On one of our trips to Nias, a local leader said to our denominational leader, Ronny Welong, “Pastor, the people all want to become Baptists.” I waited with bated breath for Ronny’s response.
He replied, “We’re not interested in seeing them become Baptists. We want to see them become orang Kristen yang sungguh-sungguh.” That translates as “real, genuine, committed Christians.”
After the houses were built, the community organized a commissioning ceremony in which people were given the keys to their new homes. Pastor Alex Tairas, an elderly statesman in the denomination, was invited to speak.

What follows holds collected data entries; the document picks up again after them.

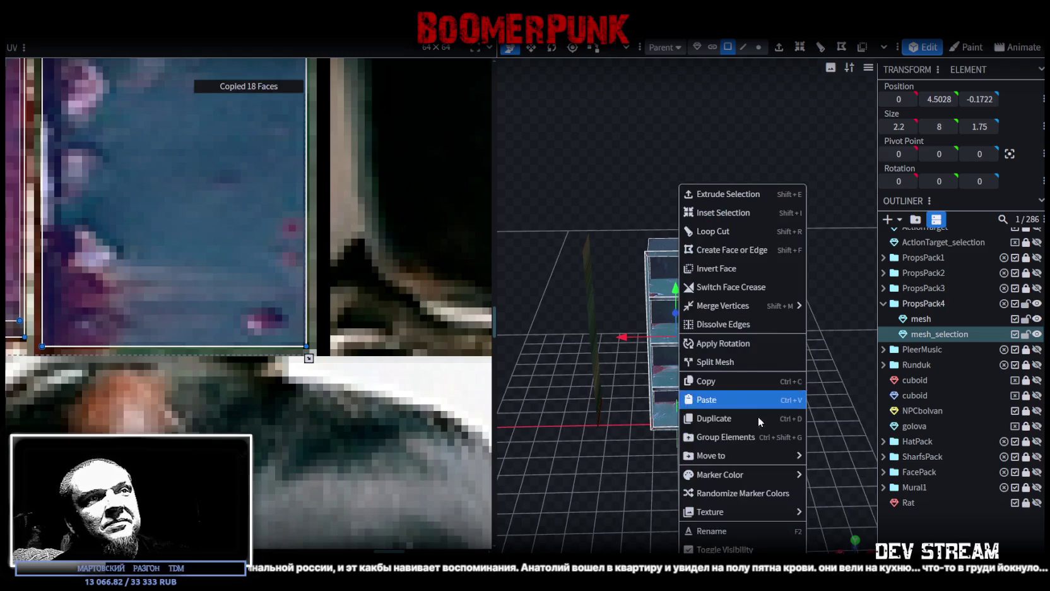
left_click(751, 399)
left_click(744, 404)
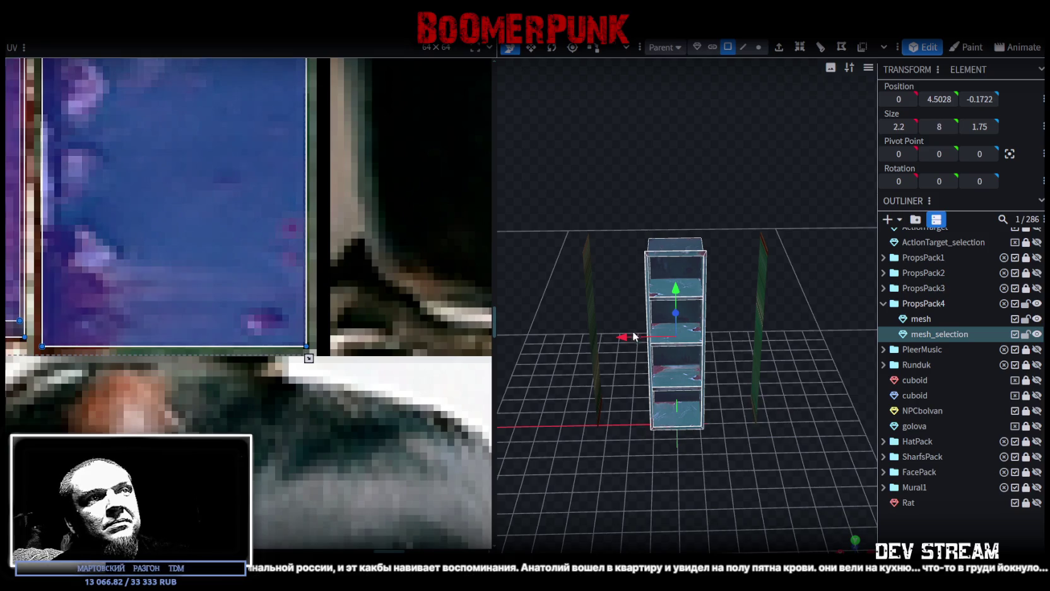
Step: Move the shelf copy to X 2.2, dismissing overlap warnings, and split it into its own mesh
left_click_drag(607, 335, 576, 340)
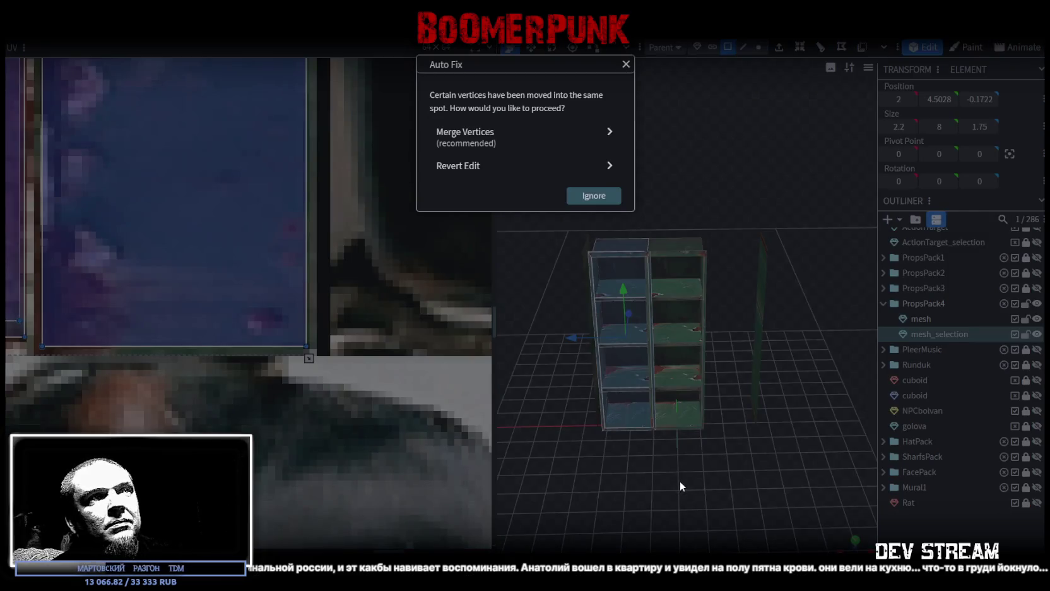
key("Escape")
left_click_drag(714, 501, 706, 501)
scroll(703, 493, "up", 5)
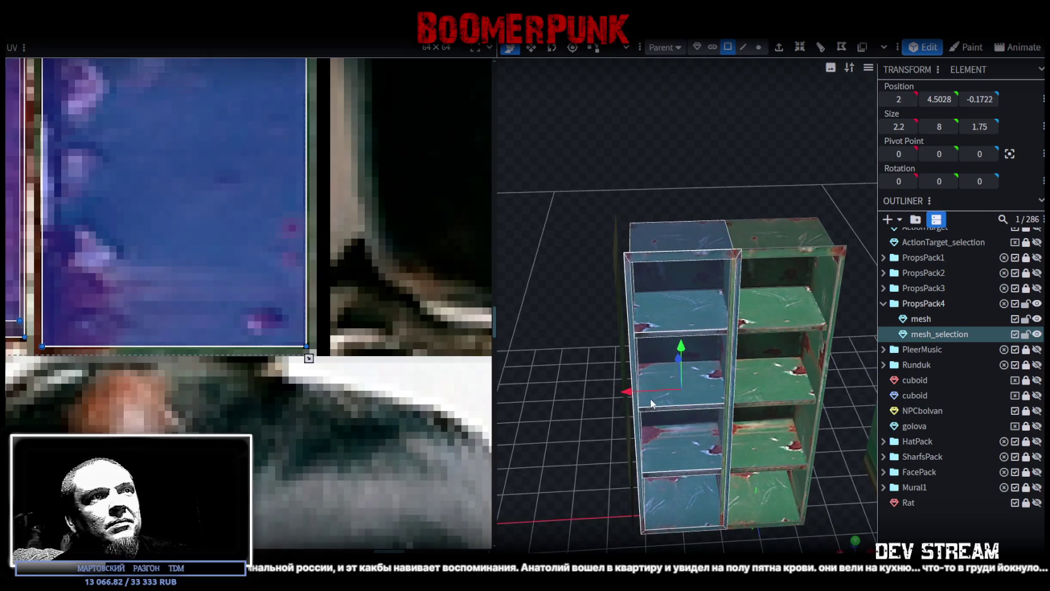
left_click_drag(624, 390, 611, 391)
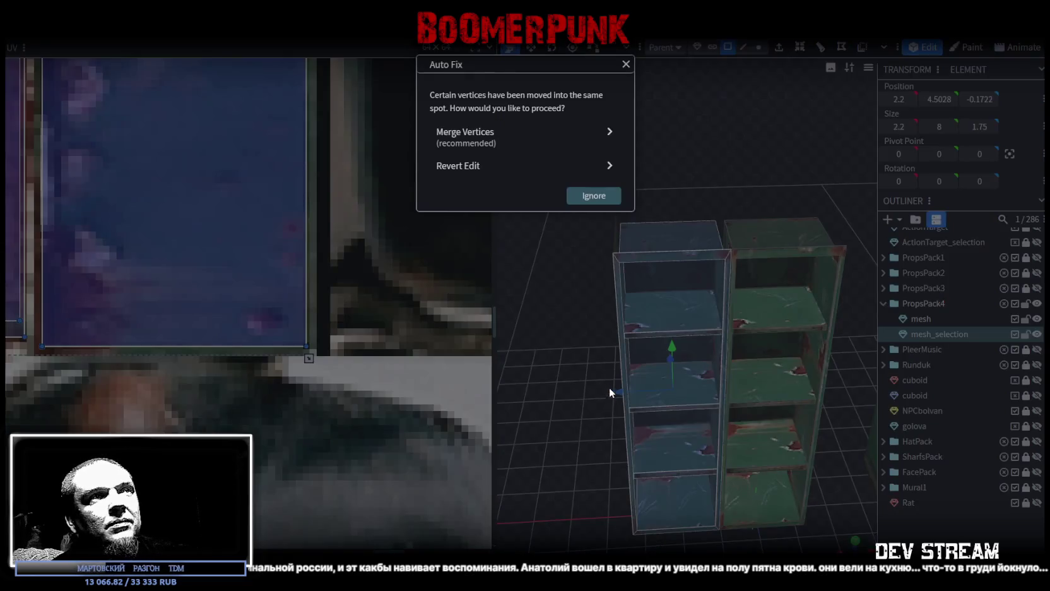
key("Escape")
right_click(691, 308)
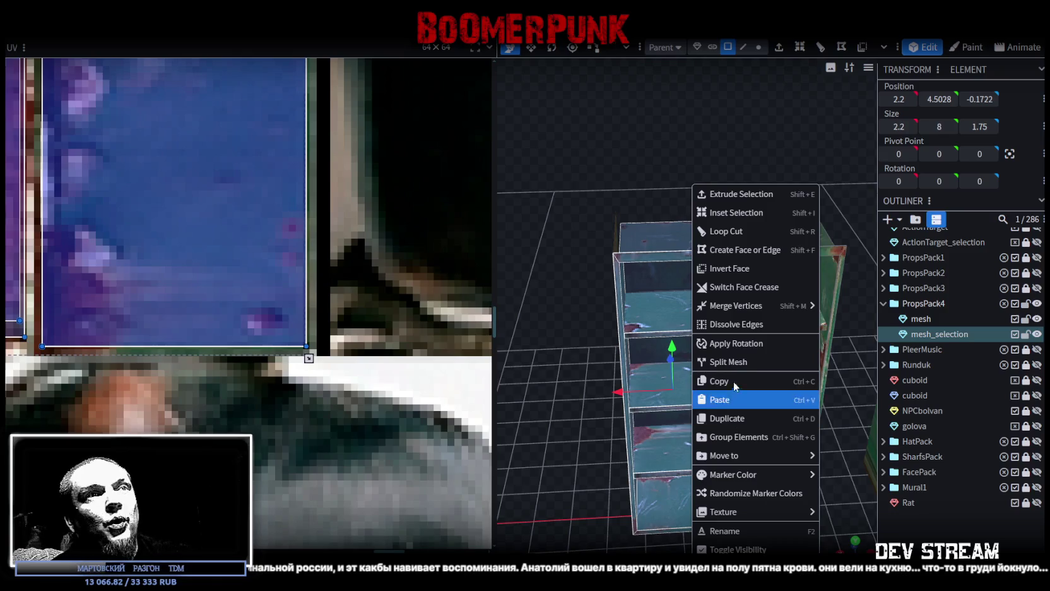
left_click(735, 365)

The topic of his sermon was, “What is an ‘orang Kristen yang sungguh-sungguh?’” The equivalent of the governor of the island, who had been very appreciative of the help, attended the event.
At the end of the service, Pastor Alex asked all who wanted to be real, genuine, committed Christians to stand up. The first person to stand was the “governor” leader. When he stood up, so did everyone else.
Who knows what the eternal results will be of the tsunami and subsequent earthquake on Nias, and the response of CBM and our national partner – a great example of integral mission. The tsunami had a devastating impact, but the merciful response also had a redemptive impact that goes on to this day.
Bill and Janice Dyck
are CBM Field Staff based in Bolivia. Prior to this role, they served alongside CBM’s partners in Indonesia from 1999 to 2010, training students and church leaders.